*** Opening of Quoted passage ***
Youtube, twitter, and reddit have obviously been in the news a lot recently, but every day business applications also seem to just keep getting worse. Got new PCs at work which means version updates, and pretty much everything we use (autocad, adobe acrobat, and ms office, mainly) all seem to run much slower, despite the computers having substantially higher specs. Love that I can't use any old versions or alternatives because they refuse to grant me admin access.

I love capitalist innovation! Why make things better when you could just make them worse and charge more?

  • came_apart_at_Kmart [he/him, comrade/them]
    ·
    1 year ago

    something i've fantasized about, as taking a collective hammer to the knees of enormous asshole software companies, would be if the schools/colleges/universities etc all switched away from proprietary software. right now, i know the decision makers are getting insane discounts and kickbacks and whatever the fuck to agree to enterprise licenses for things like MS Office, ESRI, Adobe so that those programs are what students learn to use in writing articles, creating/processing data, doing analysis, copy editing, visual design, etc. it's all done under the justification that "these programs look good on a resume", but it mostly creates a dependency. also, if you leave school to become self-employed, you're SOL or you have to start kind-of anew with FOSS.
*** Close of Quoted passage ***
*** Opening of Recorded information ***
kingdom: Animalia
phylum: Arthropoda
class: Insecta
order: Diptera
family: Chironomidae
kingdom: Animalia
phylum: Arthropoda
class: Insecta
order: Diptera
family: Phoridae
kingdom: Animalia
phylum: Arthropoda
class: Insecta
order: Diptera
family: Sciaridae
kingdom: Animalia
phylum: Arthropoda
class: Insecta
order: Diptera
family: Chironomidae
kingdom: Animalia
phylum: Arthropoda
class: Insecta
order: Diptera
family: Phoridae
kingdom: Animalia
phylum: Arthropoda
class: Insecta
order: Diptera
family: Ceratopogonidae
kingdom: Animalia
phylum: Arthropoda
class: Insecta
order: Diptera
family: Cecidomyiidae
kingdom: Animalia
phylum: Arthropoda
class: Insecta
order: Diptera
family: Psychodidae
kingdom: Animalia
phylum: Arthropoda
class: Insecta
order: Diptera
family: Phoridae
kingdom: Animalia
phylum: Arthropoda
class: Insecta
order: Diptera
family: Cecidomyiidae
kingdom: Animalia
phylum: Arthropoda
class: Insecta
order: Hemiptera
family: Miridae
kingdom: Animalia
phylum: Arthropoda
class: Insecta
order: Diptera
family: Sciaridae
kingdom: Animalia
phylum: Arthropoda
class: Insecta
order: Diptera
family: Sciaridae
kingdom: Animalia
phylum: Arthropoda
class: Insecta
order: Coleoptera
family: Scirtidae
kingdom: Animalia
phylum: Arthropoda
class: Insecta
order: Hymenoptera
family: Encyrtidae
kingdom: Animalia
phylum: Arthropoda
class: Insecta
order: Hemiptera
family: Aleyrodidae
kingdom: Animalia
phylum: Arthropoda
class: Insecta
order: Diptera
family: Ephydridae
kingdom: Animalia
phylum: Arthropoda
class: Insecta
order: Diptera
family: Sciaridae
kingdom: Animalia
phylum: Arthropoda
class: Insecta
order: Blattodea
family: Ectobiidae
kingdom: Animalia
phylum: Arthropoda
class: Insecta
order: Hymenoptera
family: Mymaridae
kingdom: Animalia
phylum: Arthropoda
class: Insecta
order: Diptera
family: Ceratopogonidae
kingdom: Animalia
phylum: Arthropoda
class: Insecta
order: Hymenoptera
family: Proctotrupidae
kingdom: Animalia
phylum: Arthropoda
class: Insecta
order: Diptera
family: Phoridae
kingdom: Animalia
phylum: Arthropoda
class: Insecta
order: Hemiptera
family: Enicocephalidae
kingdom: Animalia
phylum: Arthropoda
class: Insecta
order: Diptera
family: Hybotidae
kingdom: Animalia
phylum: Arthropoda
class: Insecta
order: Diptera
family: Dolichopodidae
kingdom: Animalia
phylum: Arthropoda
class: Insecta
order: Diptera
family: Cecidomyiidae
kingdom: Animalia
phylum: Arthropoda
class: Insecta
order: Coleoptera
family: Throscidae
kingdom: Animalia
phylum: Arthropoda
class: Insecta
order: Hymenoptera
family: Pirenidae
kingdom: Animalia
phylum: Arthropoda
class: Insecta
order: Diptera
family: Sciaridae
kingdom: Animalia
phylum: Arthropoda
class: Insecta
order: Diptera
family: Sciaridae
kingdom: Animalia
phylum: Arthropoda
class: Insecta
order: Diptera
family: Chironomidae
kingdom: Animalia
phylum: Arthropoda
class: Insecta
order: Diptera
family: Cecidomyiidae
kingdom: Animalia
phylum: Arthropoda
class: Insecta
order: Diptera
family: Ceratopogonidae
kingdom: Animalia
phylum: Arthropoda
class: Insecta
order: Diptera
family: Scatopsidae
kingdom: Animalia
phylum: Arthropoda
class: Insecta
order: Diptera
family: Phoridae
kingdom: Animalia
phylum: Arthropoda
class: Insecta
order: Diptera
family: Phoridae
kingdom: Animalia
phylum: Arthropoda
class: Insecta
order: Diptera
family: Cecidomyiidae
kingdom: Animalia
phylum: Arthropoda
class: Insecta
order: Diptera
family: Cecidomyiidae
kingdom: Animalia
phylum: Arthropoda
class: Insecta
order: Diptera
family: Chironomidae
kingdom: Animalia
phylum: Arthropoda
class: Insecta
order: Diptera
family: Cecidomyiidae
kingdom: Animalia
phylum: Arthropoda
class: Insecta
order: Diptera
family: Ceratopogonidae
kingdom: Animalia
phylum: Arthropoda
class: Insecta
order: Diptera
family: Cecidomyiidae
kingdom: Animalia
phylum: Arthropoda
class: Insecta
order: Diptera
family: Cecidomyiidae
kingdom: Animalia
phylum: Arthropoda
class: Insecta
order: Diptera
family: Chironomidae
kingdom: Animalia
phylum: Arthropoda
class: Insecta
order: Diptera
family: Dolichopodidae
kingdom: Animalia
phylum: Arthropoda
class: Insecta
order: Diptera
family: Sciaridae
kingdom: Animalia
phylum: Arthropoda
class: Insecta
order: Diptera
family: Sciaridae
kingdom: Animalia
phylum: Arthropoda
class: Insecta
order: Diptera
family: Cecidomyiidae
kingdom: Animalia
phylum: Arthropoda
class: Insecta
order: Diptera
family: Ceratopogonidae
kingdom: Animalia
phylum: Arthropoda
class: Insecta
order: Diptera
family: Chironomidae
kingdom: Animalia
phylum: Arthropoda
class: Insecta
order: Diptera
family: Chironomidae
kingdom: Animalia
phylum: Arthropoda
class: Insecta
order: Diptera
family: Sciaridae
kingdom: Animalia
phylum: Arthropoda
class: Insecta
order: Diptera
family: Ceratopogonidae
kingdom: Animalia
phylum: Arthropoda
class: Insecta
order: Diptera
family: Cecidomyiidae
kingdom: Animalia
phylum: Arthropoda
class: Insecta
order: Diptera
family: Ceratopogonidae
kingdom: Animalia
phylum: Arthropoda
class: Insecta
*** Close of Recorded information ***
Reproduce the forum thread about workplace software getting slower, word for word, from start to finish.

» Completed exercise
Youtube, twitter, and reddit have obviously been in the news a lot recently, but every day business applications also seem to just keep getting worse. Got new PCs at work which means version updates, and pretty much everything we use (autocad, adobe acrobat, and ms office, mainly) all seem to run much slower, despite the computers having substantially higher specs. Love that I can't use any old versions or alternatives because they refuse to grant me admin access.

I love capitalist innovation! Why make things better when you could just make them worse and charge more?

  • came_apart_at_Kmart [he/him, comrade/them]
    ·
    1 year ago

    something i've fantasized about, as taking a collective hammer to the knees of enormous asshole software companies, would be if the schools/colleges/universities etc all switched away from proprietary software. right now, i know the decision makers are getting insane discounts and kickbacks and whatever the fuck to agree to enterprise licenses for things like MS Office, ESRI, Adobe so that those programs are what students learn to use in writing articles, creating/processing data, doing analysis, copy editing, visual design, etc. it's all done under the justification that "these programs look good on a resume", but it mostly creates a dependency. also, if you leave school to become self-employed, you're SOL or you have to start kind-of anew with FOSS.